Introduction to Motor Vehicle Repair (MVR)
MVR and associated industries cover activities such as the maintenance and repair (including tyre, exhaust, windscreen etc replacement); body repair, refinishing and valeting; MOT testing; and the roadside recovery of motor vehicles. Whilst most of these activities are carried out at MVR garages and 'Fast fit' centres, they are also undertaken at customers'; premises, both commercial and domestic, and at the roadside. The information within this MVR site is split between activities that are:
- common across the industry.
- specific to bodyshops,
- specific to mechanical repair or servicing, and
- specific to roadside recovery
You can use the links above to read about the individual topics contained in the various pages. Case studies have been added to the various topic pages to give examples of MVR specific incidents.
Motor vehicle can mean anything from a normal car, a motorcycle, bus, coach, light goods van, commercial vehicles (eg HGV's) through to construction and quarry vehicles. MVR type activities do not only occur in what we commonly understand as a 'garage' and can be found in virtually any industry that operates any transport as part of its activities. The principles of the advice in this MVR site apply across all industries regardless of what the main activity may be (eg a farmer changing a tyre/wheel on a tractor on a farm should still follow the advice).

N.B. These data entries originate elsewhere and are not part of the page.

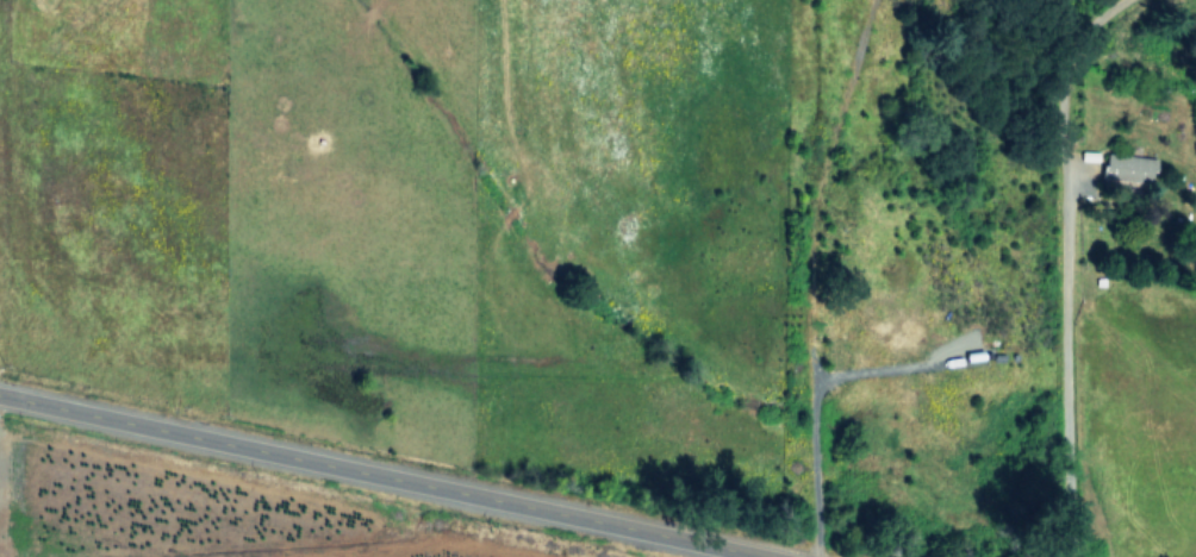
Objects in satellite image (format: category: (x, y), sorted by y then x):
building: (1127, 167)
road: (1070, 264)
road: (377, 476)
crop: (177, 517)

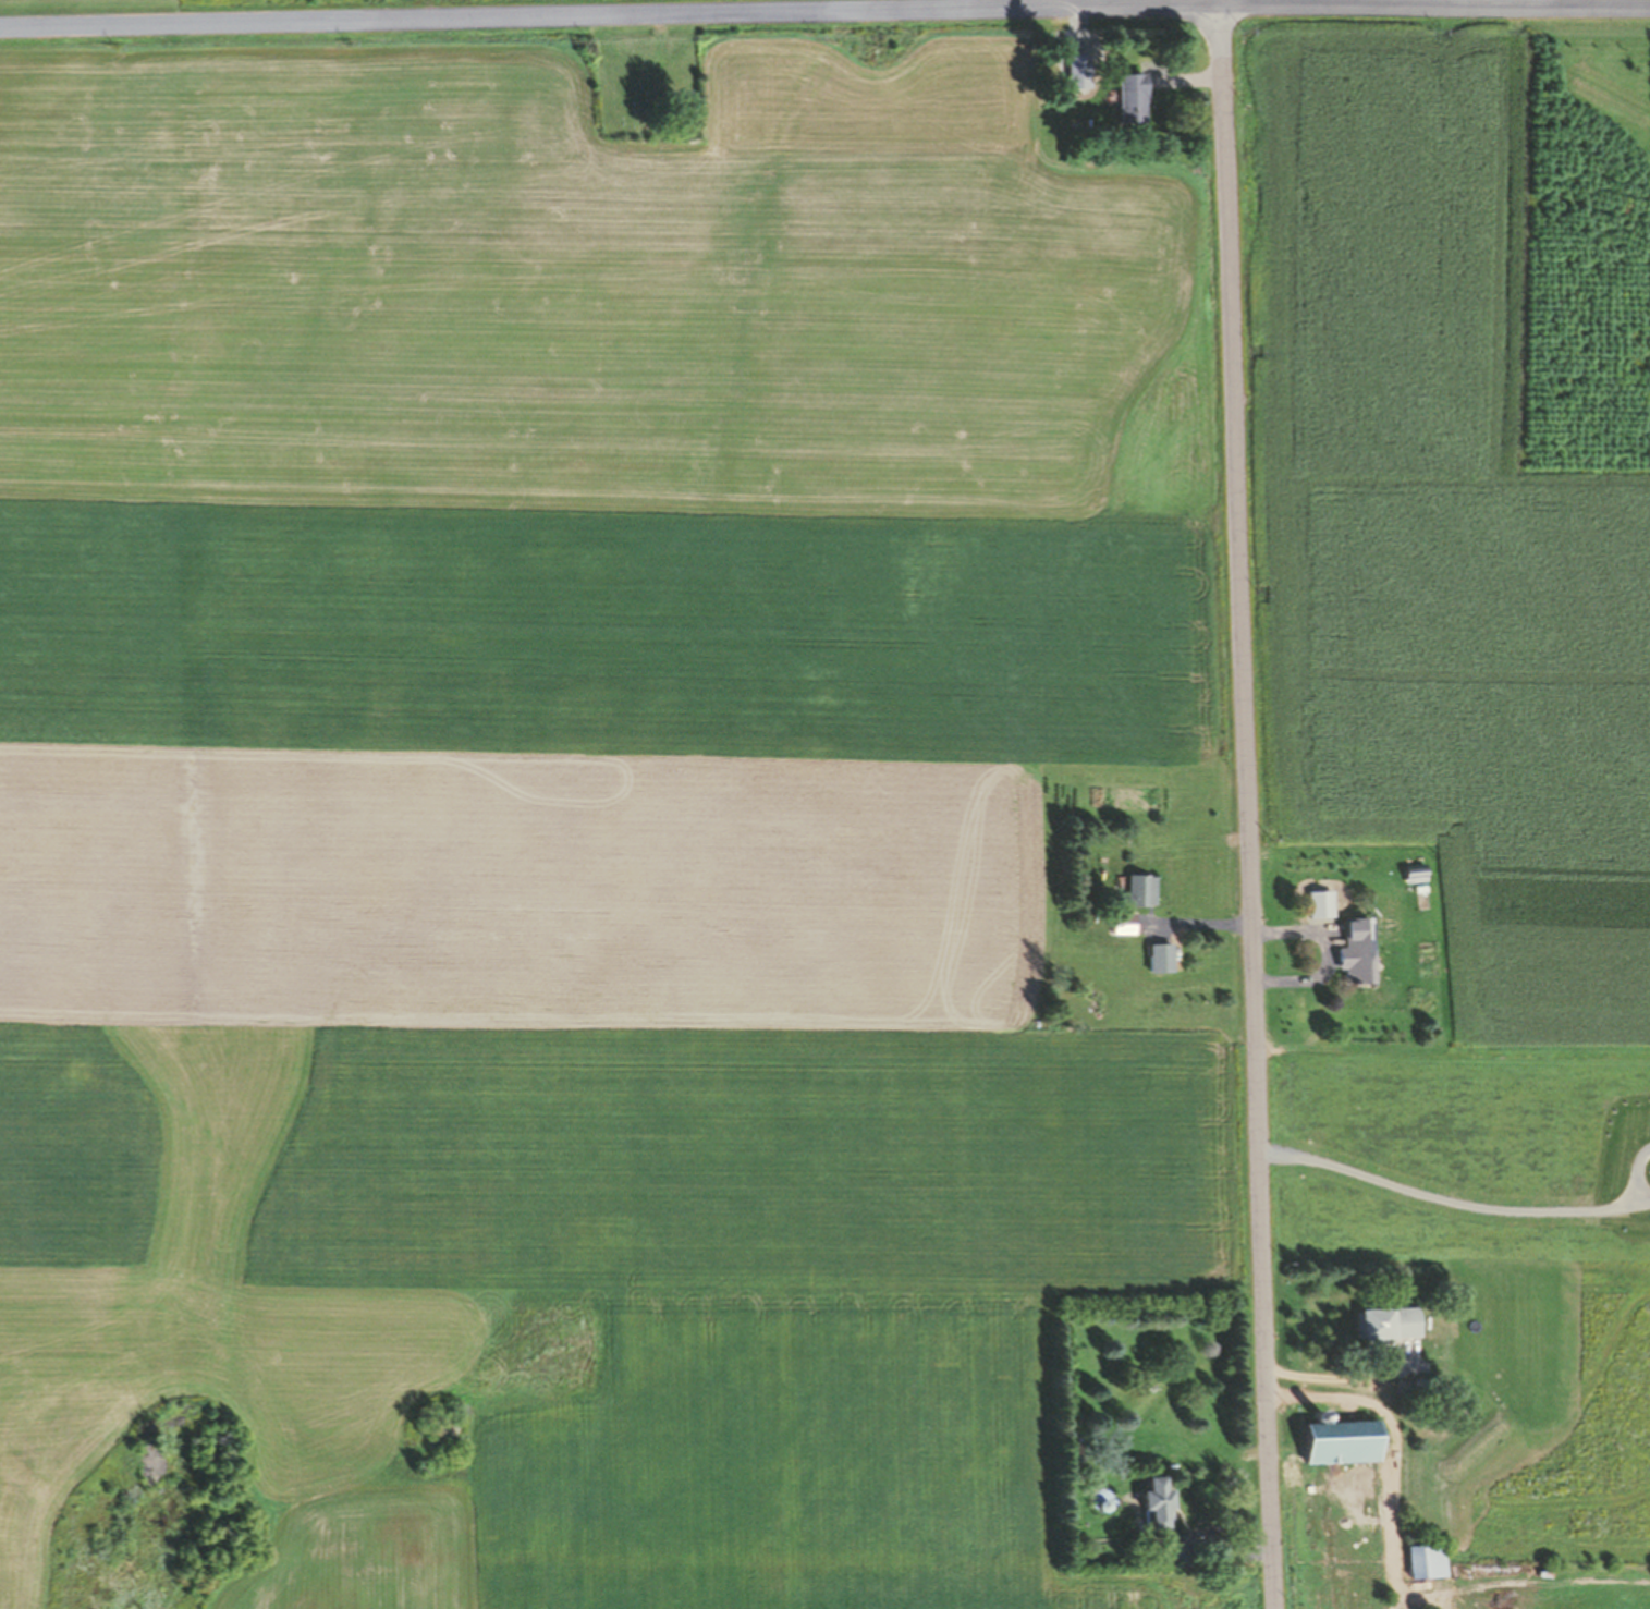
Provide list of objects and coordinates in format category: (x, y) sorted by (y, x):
road: (1219, 1)
road: (824, 9)
building: (1084, 48)
building: (1131, 97)
road: (1245, 806)
building: (1139, 891)
building: (1120, 924)
building: (1355, 952)
building: (1158, 959)
building: (1388, 1324)
building: (1341, 1443)
building: (1155, 1505)
building: (1172, 1550)
building: (1424, 1562)

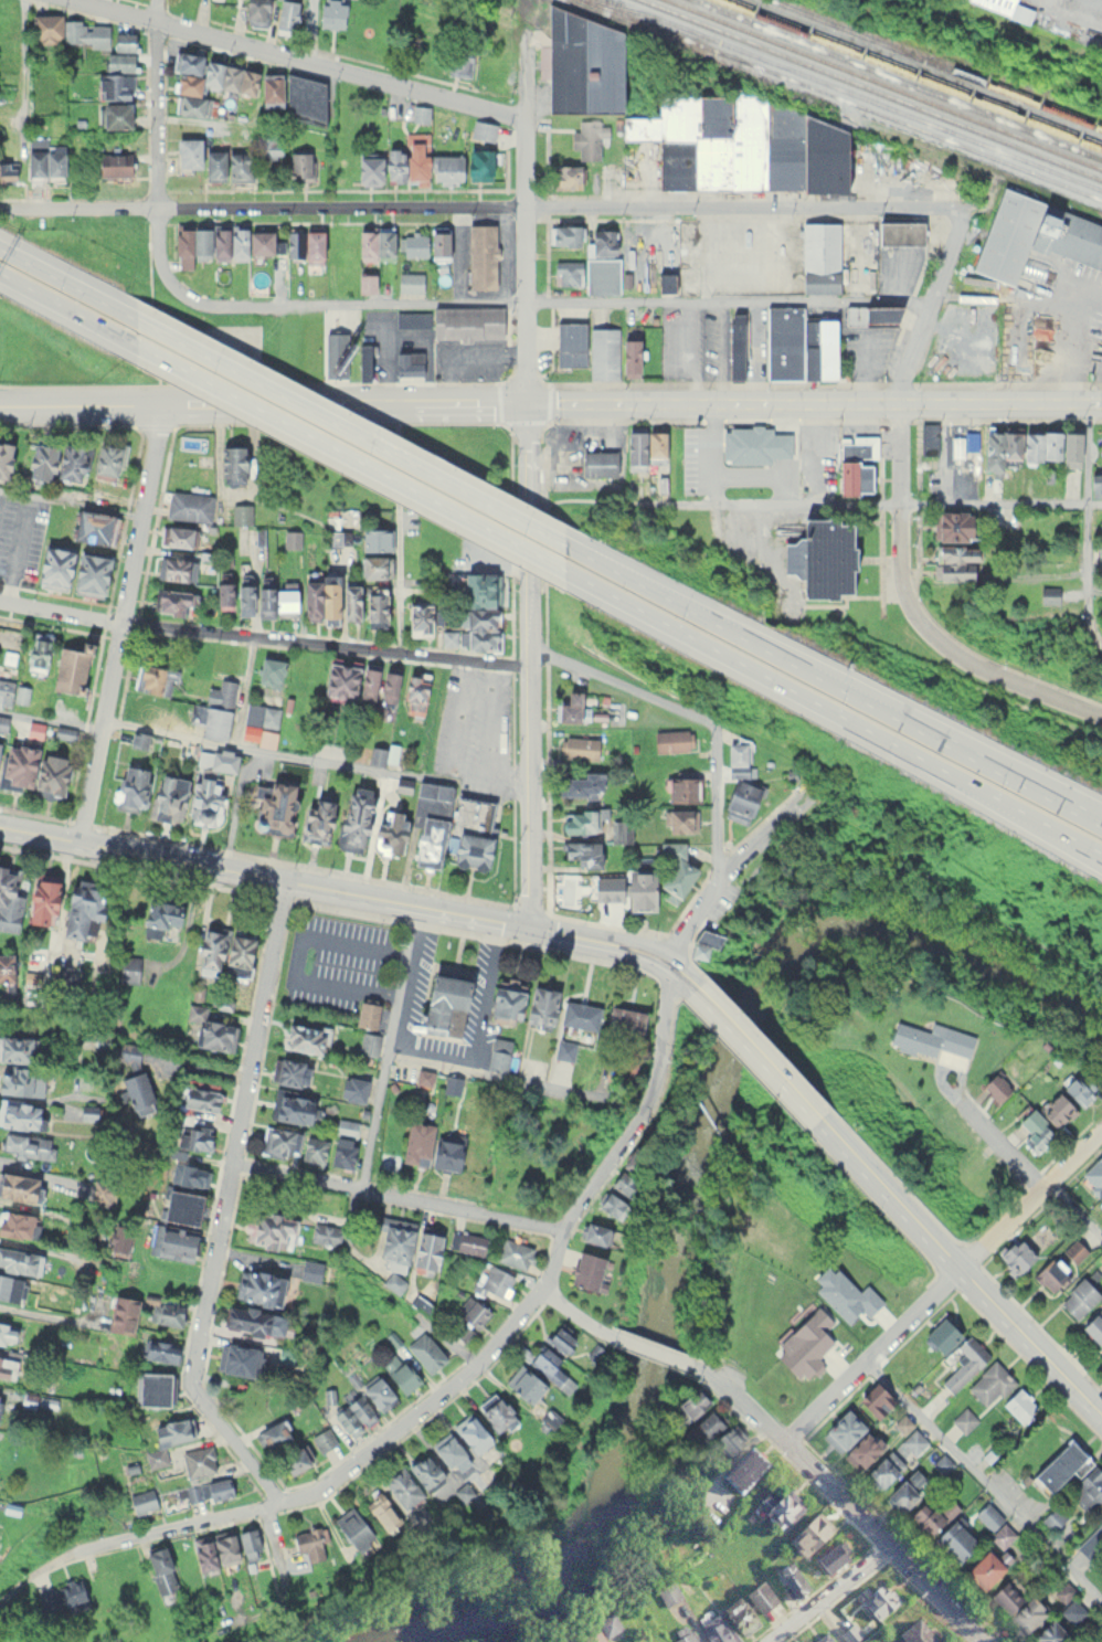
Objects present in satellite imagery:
building: (999, 3)
building: (225, 6)
building: (253, 11)
building: (331, 13)
building: (285, 15)
road: (308, 29)
building: (67, 30)
building: (122, 44)
road: (305, 57)
road: (24, 59)
building: (459, 60)
railway: (938, 60)
building: (119, 61)
building: (579, 64)
railway: (913, 73)
railway: (897, 80)
road: (528, 83)
railway: (888, 83)
building: (114, 85)
building: (258, 87)
railway: (874, 88)
railway: (854, 98)
building: (112, 115)
building: (435, 119)
building: (483, 129)
building: (589, 138)
road: (157, 145)
building: (743, 145)
building: (268, 146)
building: (211, 161)
building: (41, 162)
building: (112, 164)
building: (300, 164)
building: (391, 164)
building: (463, 166)
building: (566, 175)
railway: (1087, 188)
road: (3, 205)
road: (485, 205)
building: (898, 233)
building: (567, 235)
building: (1033, 235)
building: (248, 242)
building: (374, 243)
building: (426, 243)
building: (665, 244)
building: (482, 256)
building: (819, 257)
road: (528, 259)
building: (589, 274)
road: (63, 279)
building: (411, 282)
road: (551, 294)
road: (928, 302)
road: (61, 305)
building: (872, 314)
building: (457, 322)
building: (782, 341)
building: (571, 343)
building: (734, 346)
building: (818, 347)
building: (612, 354)
building: (941, 362)
building: (976, 362)
building: (406, 363)
traffic signals: (526, 398)
road: (550, 398)
road: (354, 431)
building: (929, 437)
building: (1050, 442)
building: (646, 444)
building: (1009, 444)
building: (959, 445)
building: (1071, 446)
road: (349, 455)
building: (5, 457)
building: (108, 458)
building: (855, 458)
building: (54, 460)
building: (600, 460)
building: (232, 463)
road: (715, 465)
building: (1093, 483)
road: (908, 501)
building: (190, 505)
building: (242, 512)
road: (1087, 521)
building: (951, 522)
building: (1101, 522)
road: (398, 523)
building: (92, 524)
road: (899, 534)
building: (176, 535)
building: (376, 536)
building: (1098, 551)
building: (821, 555)
building: (955, 560)
building: (373, 564)
building: (52, 565)
building: (175, 567)
building: (89, 571)
building: (1048, 593)
building: (320, 596)
building: (255, 597)
building: (173, 600)
building: (349, 600)
building: (375, 607)
building: (474, 614)
building: (418, 616)
road: (121, 621)
road: (263, 635)
road: (1099, 644)
building: (38, 650)
building: (212, 657)
road: (527, 662)
building: (71, 665)
building: (271, 670)
building: (154, 678)
building: (338, 678)
building: (379, 685)
road: (1026, 687)
road: (841, 688)
building: (5, 692)
building: (415, 693)
building: (568, 704)
building: (214, 710)
building: (152, 711)
road: (839, 712)
road: (686, 713)
building: (258, 718)
building: (3, 722)
building: (672, 739)
building: (579, 747)
building: (738, 758)
building: (221, 759)
road: (1009, 767)
building: (33, 769)
building: (581, 782)
building: (679, 785)
building: (130, 787)
building: (167, 797)
building: (204, 799)
building: (280, 800)
building: (735, 806)
building: (317, 815)
building: (582, 818)
building: (679, 819)
building: (368, 821)
road: (769, 823)
building: (621, 829)
building: (428, 840)
road: (1078, 842)
building: (471, 849)
building: (581, 850)
building: (673, 870)
building: (578, 887)
building: (640, 890)
road: (352, 892)
building: (39, 897)
building: (9, 899)
building: (78, 907)
road: (695, 912)
building: (159, 915)
traffic signals: (528, 926)
building: (222, 948)
road: (303, 951)
parking lot: (380, 978)
building: (520, 1002)
building: (443, 1004)
building: (366, 1014)
building: (213, 1035)
building: (620, 1035)
building: (303, 1037)
building: (15, 1045)
road: (755, 1050)
building: (497, 1053)
road: (432, 1056)
building: (291, 1071)
building: (998, 1086)
building: (1079, 1087)
building: (352, 1088)
building: (136, 1091)
building: (199, 1094)
building: (17, 1107)
building: (291, 1107)
building: (1057, 1109)
building: (346, 1126)
road: (625, 1132)
building: (195, 1133)
building: (1037, 1137)
building: (276, 1142)
road: (1007, 1144)
building: (28, 1145)
building: (311, 1147)
building: (426, 1147)
building: (340, 1150)
building: (189, 1174)
building: (1094, 1176)
river: (690, 1181)
building: (618, 1182)
building: (19, 1187)
road: (400, 1191)
building: (607, 1202)
building: (1101, 1202)
building: (179, 1205)
road: (226, 1205)
road: (1072, 1217)
building: (14, 1223)
building: (269, 1229)
building: (593, 1230)
building: (326, 1232)
building: (115, 1238)
building: (391, 1238)
building: (173, 1241)
building: (468, 1241)
building: (421, 1247)
building: (1075, 1251)
building: (514, 1252)
building: (1016, 1253)
road: (957, 1268)
building: (310, 1269)
building: (584, 1269)
building: (16, 1270)
building: (1051, 1272)
building: (391, 1280)
building: (495, 1281)
road: (941, 1283)
building: (259, 1286)
building: (1079, 1297)
road: (569, 1315)
building: (121, 1316)
building: (166, 1317)
building: (471, 1318)
building: (249, 1319)
building: (1093, 1325)
building: (8, 1330)
building: (938, 1336)
building: (557, 1339)
building: (159, 1349)
road: (648, 1349)
building: (426, 1351)
building: (233, 1358)
building: (961, 1363)
building: (547, 1365)
building: (7, 1367)
building: (399, 1371)
building: (990, 1383)
building: (523, 1384)
building: (150, 1388)
building: (376, 1392)
building: (0, 1398)
building: (877, 1398)
road: (743, 1400)
building: (1020, 1403)
building: (691, 1404)
building: (493, 1411)
building: (965, 1418)
building: (904, 1422)
building: (843, 1428)
building: (469, 1431)
building: (717, 1432)
building: (272, 1433)
building: (167, 1437)
building: (915, 1440)
building: (325, 1441)
building: (447, 1449)
building: (862, 1449)
building: (197, 1460)
building: (294, 1461)
building: (944, 1463)
building: (1058, 1464)
building: (886, 1468)
building: (740, 1469)
road: (987, 1474)
building: (414, 1480)
building: (206, 1488)
building: (1089, 1488)
building: (906, 1489)
road: (837, 1494)
road: (296, 1496)
building: (142, 1499)
building: (777, 1510)
building: (383, 1511)
building: (924, 1516)
building: (1099, 1526)
building: (355, 1528)
building: (806, 1535)
building: (954, 1540)
building: (308, 1543)
building: (224, 1547)
building: (829, 1559)
building: (983, 1569)
building: (161, 1574)
building: (788, 1581)
building: (666, 1592)
road: (825, 1595)
road: (931, 1595)
building: (63, 1597)
building: (757, 1597)
building: (874, 1600)
building: (1016, 1604)
building: (737, 1617)
building: (712, 1631)
building: (849, 1632)
building: (1047, 1632)
building: (911, 1633)
building: (680, 1635)
building: (821, 1638)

Enforcement of health and safety law in MVR is split between HSE and Local Authorities (LA's). In general terms, HSE enforce at bodyshops and mechanical repair/servicing premises, during vehicle recovery activities, and during any mobile MVR work eg at domestic premises or at the roadside. LA's enforce at fast fit centres (tyre and exhaust centres), valeting premises and where MVR is part of the sale of motor vehicles and parts. However, the boundaries between the different types of outlet has become blurred as enterprises take on a wider range of activities in an increasingly competitive market.
Where HSE are the enforcing authority and an Inspector carries out any visit to inspect or investigate work activities (including at the roadside), then a cost may be recovered from the employer (dutyholder) where serious non-compliance with health and safety law is identified. This cost recovery scheme (known as Fee For Intervention - FFI) was introduced on 1st October 2012.
FFI does not currently apply to LA's and so if you are inspected by your Environmental Health Department, you will not be charged.
HSE's contact with the industry is through the MVR Health and Safety Forum which was set up in June 1999 to co-ordinate the interests and activities of all those involved with health and safety in the industry.